Wenn Sie zwei Saiten von genau gleicher Länge, Dicke und Schwere mit derselben Kraft ausspannen, so lassen beide ganz genau denselben Ton hören. Dieses Tonverhältniß von z. B. c mit sich selbst heißt die reine Prime.

Verkürzen Sie eine der beiden Saiten, die wir c nennen wollen, genau um die Hälfte, so erhalten wir wiederum den Ton c, aber als Potenz der doppelten Tonhöhe der andern Saite. Dieser Ton (auf dem Klavier die achte Untertaste vom Grundton) ist die reine Octave (2:1).

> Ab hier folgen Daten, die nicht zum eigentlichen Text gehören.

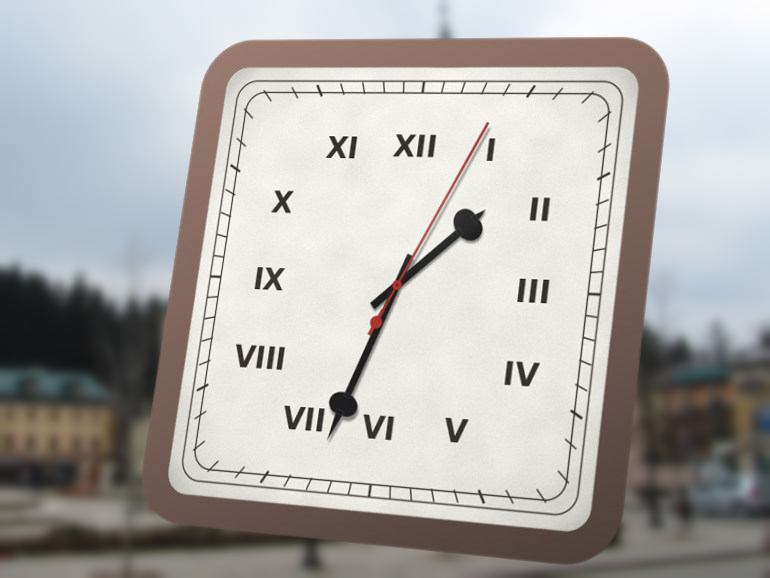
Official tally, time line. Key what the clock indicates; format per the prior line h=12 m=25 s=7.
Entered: h=1 m=33 s=4
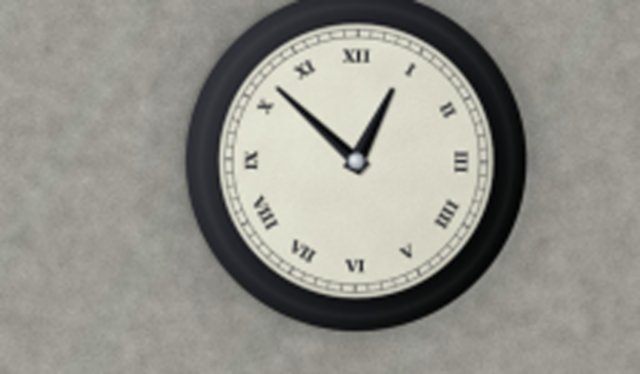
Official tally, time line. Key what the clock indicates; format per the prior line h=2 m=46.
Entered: h=12 m=52
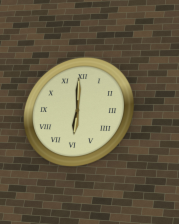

Verkürzt man die Saite um ein Drittel, so entsteht der fünfte Ton der Tonleiter, die reine Quinte, c–g (3:2); nehmen Sie ein Viertel von der Saite hinweg, so daß nur drei Viertel tönen, so entsteht c–f, die reine Quarte (4:3.)

Diese 4 genannten Intervalle stehen zu ihrem Grundton (der unverkürzten Saite) in den reinsten consonirenden Verhältnissen, deren Einfachheit schon aus den Zahlen einleuchtet, deshalb werden sie reine Intervalle genannt.

Je weiter die Zahlenverhätnisse der Intervalle sich von dieser Einfachheit entfernen, desto mehr verlieren die Intervalle an reiner Consonanz mit dem Grundton; so sind die großen und kleinen Terzen, die dritte, und die Sexten, die sechste Stufe der Tonleiter, schon unvollkommene Consonanzen; die zweite und siebente Stufe, die Secunden und Septimen, sind endlich Dissonanzen.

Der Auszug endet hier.